Actually, Google Translate does pretty well with Norwegian, so the article was pretty easy to understand. Thanks, though.
Seems reasonably well argued to me.
Unfortunately, not to me. That is to say, it's well-argued if one accepts his assumptions, which I can't.
It seems to me that there are three facts on which there's agreement:
1) Some producers are more regularly affected than others.
2) In some cases, not all bottles of a given wine are equally affected, or affected at all.
3) While there were certainly some oxidized wines in the past, something happened in the mid-90s (give or take a few years) that led to systematic premature oxidation on a scale unlike any seen before.
Am I missing anything?
From 1, we can conclude that there's something some people are doing, and others aren't doing (or vice-versa) that's contributing to the problem. This "something" might be in the vineyard, it might be in the cellar, it might be at bottling, it might be something out of the control of the winemaker (e.g. weather) or it might be a comination of more than one thing.
From 2, we can conclude that there's a cause of bottle variation from otherwise identical sources. This either has to come from variation in pre-bottling vessels and/or bottling chemistry -- multiple bottling runs with poor oxygen control, perhaps, or separate lots from separate barrels -- or the closure. Since many of the affected wines that we're talking about are very small-production wines, and thus likely to be bottled all at once or nearly so, the closure seems a far more obvious culprit. Especially since we know that, aside from TCA, the chief (one is tempted to say the only) cause of bottle variation in cork-finished wines is variable oxygen transmission by corks. Since we're looking for a cause of oxidation, there would have to be pretty good counter-evidence for me to think that the corks are
not involved somehow.
But we also know, at least from what I've read and heard so far, that the same corks are being used by some affected
and some unaffected producers. Which means that we cannot conclude that corks are the sole culprit. Now, maybe this information is incorrect and it will turn out that all the affected producers are using a different kind or preparation of cork than their unaffected neighbors, and if so that would be very, very compelling. But if most everyone's using the same cork (type and treatment) whether or not they're afflicted with premox, we can conclude that while cork must contribute to the problem, it is not a lone actor. It must be working in concert with something else. And this is why I find Ronold's argument lacking, because it doesn't fit all the available evidence, only some of it. All the elements he lists as
the causes might be, and quite possibly are,
probable causes. But he dismisses at least one that
has to be a contributing cause (cork), and thus attributes undue surety to the others he lists.
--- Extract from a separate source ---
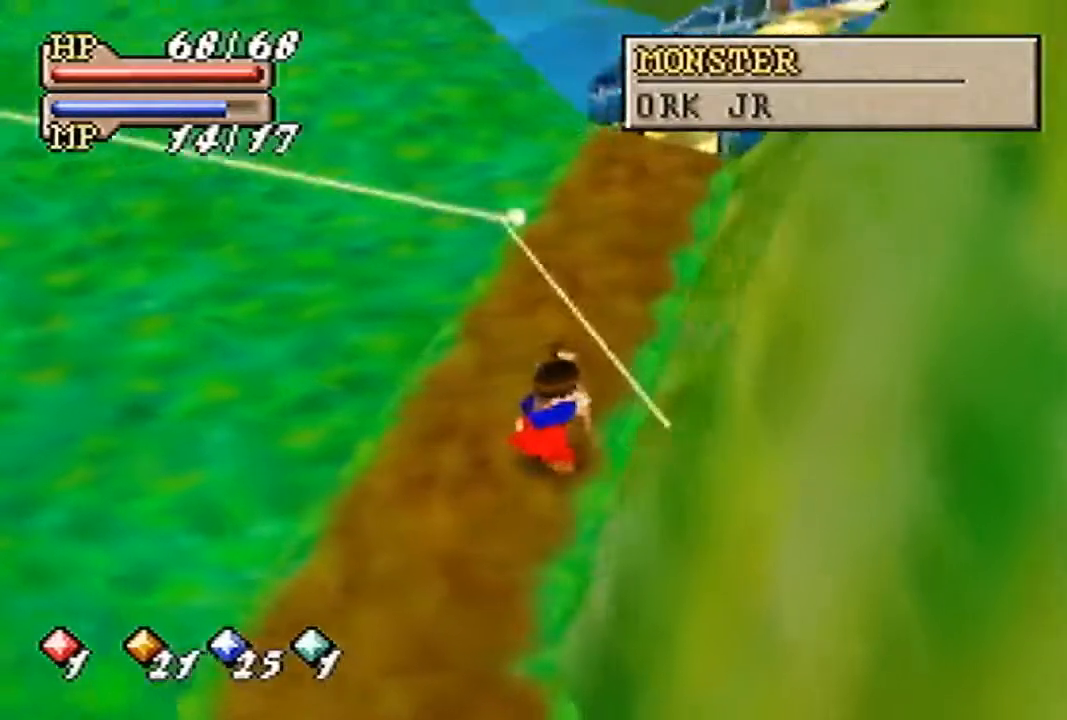
{"buttons": ["B"], "left_stick": "up", "events": []}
Fact 3 would seem to add weight to the cork-as-cause theory, because I keep reading that there was a change in the cork coating from some producers in the mid-90s, but from what I've been able to gather there is not one-to-one correspondence between producers who used the newly-treated cork and producers who have experienced problems with premox. If this is true, than based on the three available facts, the cork must contribute, and it must contribute in a non-uniform way, but unless we can isolate it as a variable -- that is, it was the
only change an affected winery made between a clean vintage and a problem vintage -- we still have to look elsewhere. I believe that this sort of isolation has already been dismissed in most cases, but I must add the caveat that maybe there are new data or test results of which I'm not aware. They would be interesting to read, if so.
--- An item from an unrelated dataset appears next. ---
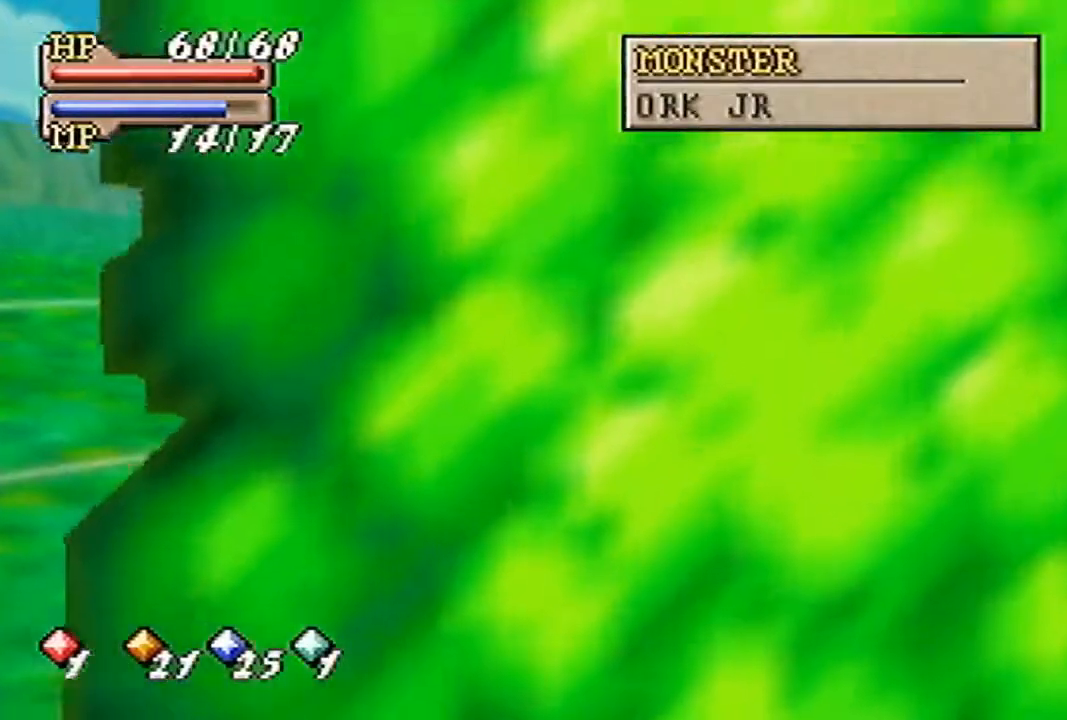
{"buttons": ["B"], "left_stick": "up", "events": []}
So to solve the problem, we need:
A) Data on the processes and closures used at as many wineries, affected and un-affected, as possible. The answer is likely to lie somewhere within the correlations.
B) Data on what changed in whatever vintage a given winery started exhibiting problems, which should be compared to the correlations concluded from A. This should add clarity to the picture.
C) Hopefully, by then we have likely, or at least potential, culprits, and can address the problem either with new technology or a return to older technology. Then we wait and see if the solutions work. Failing that, we could throw a bunch of solutions at the wall and see what sticks, but that's obviously not an ideal solution. Of course, unless the problem has magically gone away in the intervening years, even when we do figure it out the likely cause(s) it's going to be many more years before we know if we've fixed them. Which is why you will not find me paying for white Burgundy.
Trimbach CFE 96 are curiously suspicios.
Not yet in my experience, but then I don't expect a '96 CFE to taste like much of anything at this stage. It would be a curious thing, though, because '96 was not a hot vintage, nor is Trimbach exactly afraid of sulfur, nor has (to my knowledge, which may be incomplete) their winemaking or bottling chemistry changed in any significant way. If a CFE were to start exhibiting problems based on the hot-vintage theory, it would almost certainly have to be the '97, wouldn't it?